Гейнцу почудился аромат духов Герды и он смотрит в заострившееся лицо Эрвина.
Эрвин чувствует себя внезапно атакованным. Он вообще не принимал участия в дуэли Гейнца с дедом. Даже точно не знает, о чем речь. Весь вечер он был погружен в свои проблемы. Сначала искал возможность поговорить с Эдит и выполнить просьбу матери Хейни. Но наблюдая за Эдит, не смог оторваться от ее красивого лица и забыл и про Эмиля Рифке и про мать Хейни. И думал только об одном: если бы Герда жила тихой спокойной жизнью, как Эдит, была бы такой же ухоженной и красивой... Затем отбросил и эту мысль о жизни и всех ее бедах, и полностью сосредоточился на Эдит, как будто увидел ее в первый раз.
– Обычай? Почему же ты не ломаешь его, Гейнц? Каждый человек приходит однажды в жизни к положению, когда ему необходимо сломать рутину жизни. Даже если для него это невероятно трудно.
Эрвин слушает, а видит свою квартиру, голову Герды на белой подушке рядом, маленького сына, рутинную жизнь с ними в последние месяцы. Он вновь оборачивается в сторону Эдит.
– Слишком поздно, Эрвин. Сегодня ломать рутину означает дезертировать. Когда все кричат тебе, что ты еврей, ты не можешь перестать быть им.
– Бегство от иудаизма всегда было дезертирством, Гейнц, – неожиданно для всех говорит священник Фридрих Лихт.
– Вы так говорите? – изумлен Гейнц.
– Я так думаю, – тихо отвечает священник.

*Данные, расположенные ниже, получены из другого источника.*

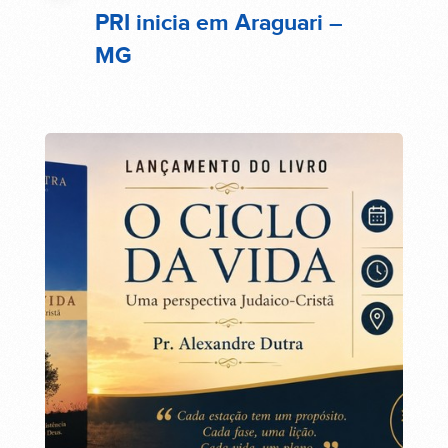
PRI inicia em Araguari –
MG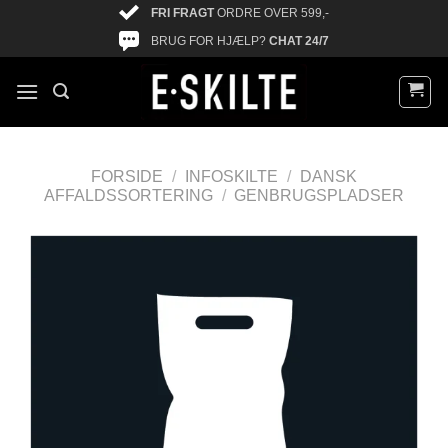
FRI FRAGT
ORDRE OVER 599,-
BRUG FOR HJÆLP?
CHAT 24/7
FORSIDE
/
INFOSKILTE
/
DANSK
AFFALDSSORTERING
/
GENBRUGSPLADSER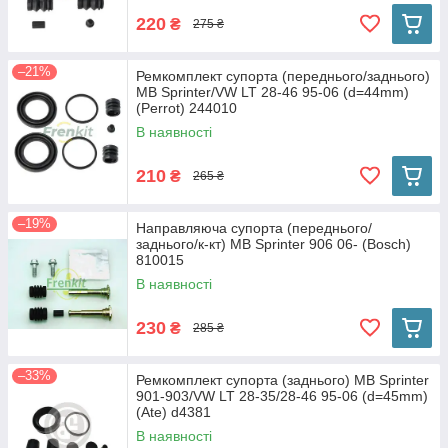
220
₴
275 ₴
–21%
Ремкомплект супорта (переднього/заднього)
MB Sprinter/VW LT 28-46 95-06 (d=44mm)
(Perrot) 244010
В наявності
210
₴
265 ₴
–19%
Направляюча супорта (переднього/
заднього/к-кт) MB Sprinter 906 06- (Bosch)
810015
В наявності
230
₴
285 ₴
–33%
Ремкомплект супорта (заднього) MB Sprinter
901-903/VW LT 28-35/28-46 95-06 (d=45mm)
(Ate) d4381
В наявності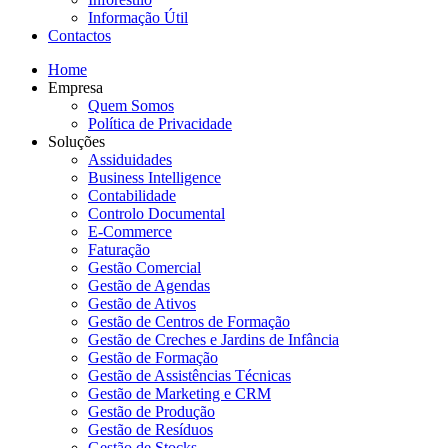
Informação Útil
Contactos
Home
Empresa
Quem Somos
Política de Privacidade
Soluções
Assiduidades
Business Intelligence
Contabilidade
Controlo Documental
E-Commerce
Faturação
Gestão Comercial
Gestão de Agendas
Gestão de Ativos
Gestão de Centros de Formação
Gestão de Creches e Jardins de Infância
Gestão de Formação
Gestão de Assistências Técnicas
Gestão de Marketing e CRM
Gestão de Produção
Gestão de Resíduos
Gestão de Stocks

– Вы не правы, Фридрих. Вы что, хотите этим сказать, что первые христиане были дезертирами? Ведь именно евреи заложили основы христианства, из их среды вышел мессия. Первые христиане говорили на древнееврейском языке, принадлежали к своему народу и отделились от него. Кто мог даже подумать, Фридрих, что с возникновением христианства, сыны их веры еще будут существовать? Ведь среди других народов они выглядели, как скорлупа, которая опала с нового растения, выросшего из их среды. Им оставалось увянуть между остальными нациями. Зачем все это, Фридрих, зачем? Чтобы стать игрушкой в руках черни?
Суматоха поднялась в комнате. Кто-то встал, кто-то сел. Кто-то поднял рюмку, кто-то внезапно проголодался и взял сэндвич. Из угла, где сидела Иоанна, неясно звучало – «евреи», «еврей». Только Александр оставался спокойным. Не вскочил с места, не выпил коньяк и не съел сэндвич. Не вставая с дивана, вглядывался в Гейнца, сняв очки. Именно такое его поведение вывело Гейнца из себя.

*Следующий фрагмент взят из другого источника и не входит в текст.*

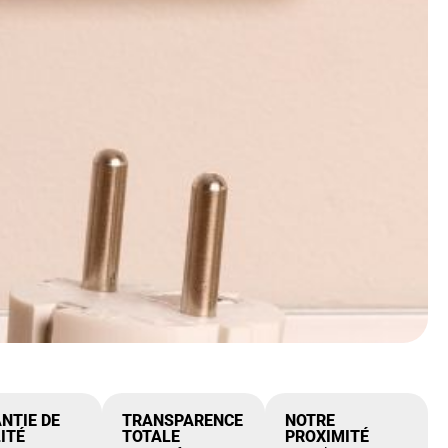
NTIE DE
TRANSPARENCE
NOTRE
ITÉ
TOTALE
PROXIMITÉ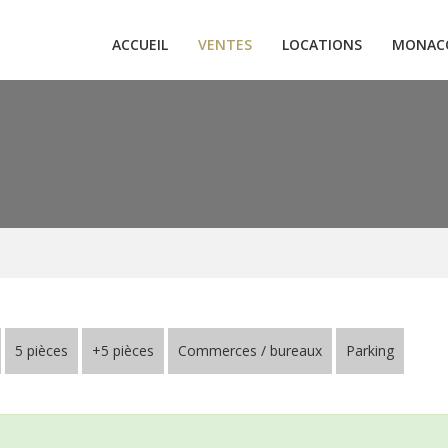
ACCUEIL
VENTES
LOCATIONS
MONAC
5 pièces
+5 pièces
Commerces / bureaux
Parking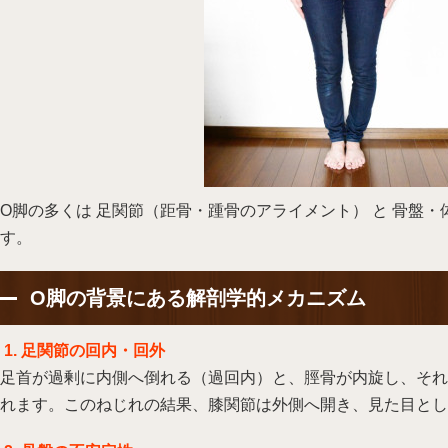
O脚の多くは 足関節（距骨・踵骨のアライメント） と 骨盤・
す。
O脚の背景にある解剖学的メカニズム
1. 足関節の回内・回外
足首が過剰に内側へ倒れる（過回内）と、脛骨が内旋し、それ
れます。このねじれの結果、膝関節は外側へ開き、見た目とし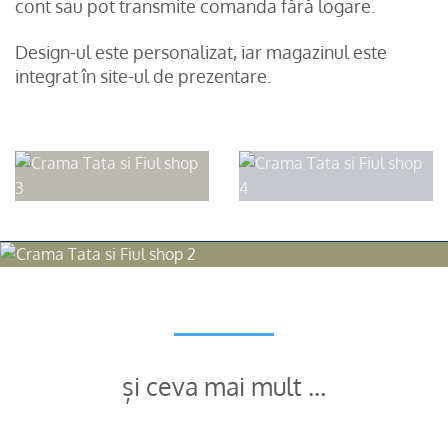
cont sau pot transmite comanda fără logare.
Design-ul este personalizat, iar magazinul este
integrat în site-ul de prezentare.
și ceva mai mult …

– Александр, – Гейнц поворачивается спиной ко всем гостям и обращается лишь к Александру, – кому стало хорошо от страданий, которые ты взвалил на себя, подчиняясь традициям? Привело ли к чему-то хорошему то, что поколение за поколением – мужчины и женщины, умные и талантливые, терпели позор и преследования? Какое добро выросло из резни детей и стариков, ни в чем не повинных мужчин и женщин? Для чего гибнут еврейские вожди и лидеры во всех поколениях? Почему не встали и не провозгласили в полный голос: хватит! Встаньте и рассейтесь среди народов! Будьте, как все люди.
На этот раз Иоанна не даст Александру опередить себя, и раздается ее крик:
– Гейнц, ты подлец! Ты большой подлец!
Безмолвие воцаряется в комнате. Только ветер стучит в стекла окон. Все напряжение в комнате обратилось в сторону девочки. Волосы ее растрепались, один рукав праздничной рубахи задран, другой раскатался. Иоанна сама испугалась: никто и никогда в этих стенах, в кабинете отца не произносилось такое ругательство.

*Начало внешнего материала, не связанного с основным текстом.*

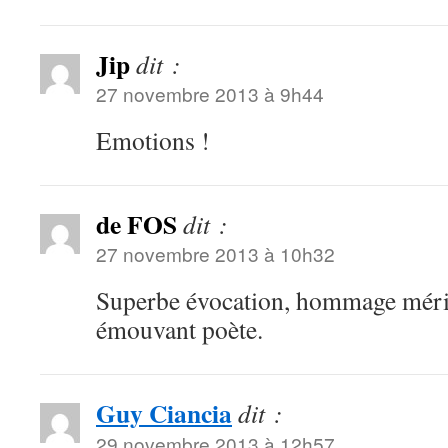
Jip
dit :
27 novembre 2013 à 9h44
Emotions !
de FOS
dit :
27 novembre 2013 à 10h32
Superbe évocation, hommage méri
émouvant poète.
Guy Ciancia
dit :
29 novembre 2013 à 12h57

– Вот именно! Ты просто подлец. И нет иного слова.
Оттокар подходит к ней, берет за руку, становится рядом с девочкой, против ошеломленных произошедшим гостей. Он тоже изумлен, но по-иному. Ему кажется, что девочка ворвалась сюда прямо из его мастерской и только что закончила петь то, что пела там.
– Извините меня, господа, что я вмешиваюсь. Я вижу в человеке только человека. Именно поэтому я много думал о евреях и том, что вы называете еврейским вопросом. Проблема открылась мне странным путем... – Оттокар улыбается Иоанне, из глаз которой продолжают течь слезы, подает ей платок.
– Разрешите мне сказать вам, господа, как мне открылась сущность иудаизма. Для меня это мистическая тайна, тайна личности. Тайна, потому что мне трудно уловить ее, все то, что образует эту личность. Я не знаю точно, в чем сущность душевных сил, образующих эту необычную и своеобразную личность в нашем поколении. Маленький человек стоит против большинства, единственный и необычный – против толпы, как будто и не ощущает, что он делает. – Оттокар кладет руку на плечи Иоанны, сжимает их. Иоанна совсем не стесняется. Наоборот, ей приятно, что они как бы вместе. – Только личность, – продолжает Оттокар, – всеми силами своей души может устоять против миллионов отличающихся от него существ. Евреи, я думаю, выковали в себе в течение многих поколений такие душевные силы. Это тайна их личности, это придает каждому еврею особое значение. Даже если его голос звучит фальшиво в общем хоре, он поет свою песню. И сольная песня более истинна и правдива, чем пение хором. Не так ли, Иоанна?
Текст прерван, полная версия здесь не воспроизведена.